Job:
Output the data in full. Keep every word exact and exclude the pictures.
★ ★ ★ ★
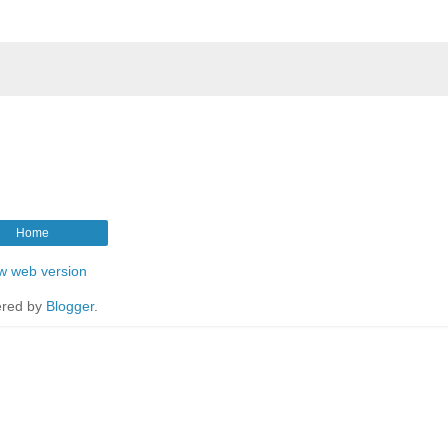
Home
w web version
red by
Blogger
.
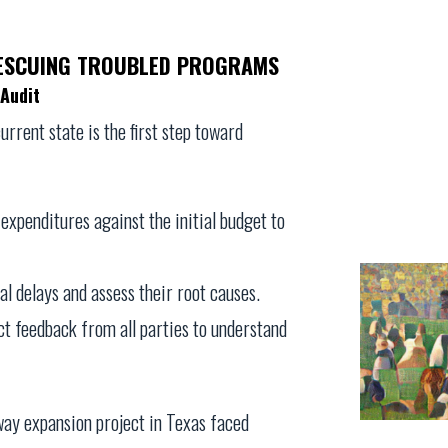
RESCUING TROUBLED PROGRAMS
Audit
rrent state is the first step toward
expenditures against the initial budget to
cal delays and assess their root causes.
ect feedback from all parties to understand
hway expansion project in Texas faced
★ ★ ★ ★
Solution to this task:
Home
w web version
red by
Blogger
.
RESCUING TROUBLED PROGRAMS
Audit
rrent state is the first step toward
expenditures against the initial budget to
cal delays and assess their root causes.
ect feedback from all parties to understand
hway expansion project in Texas faced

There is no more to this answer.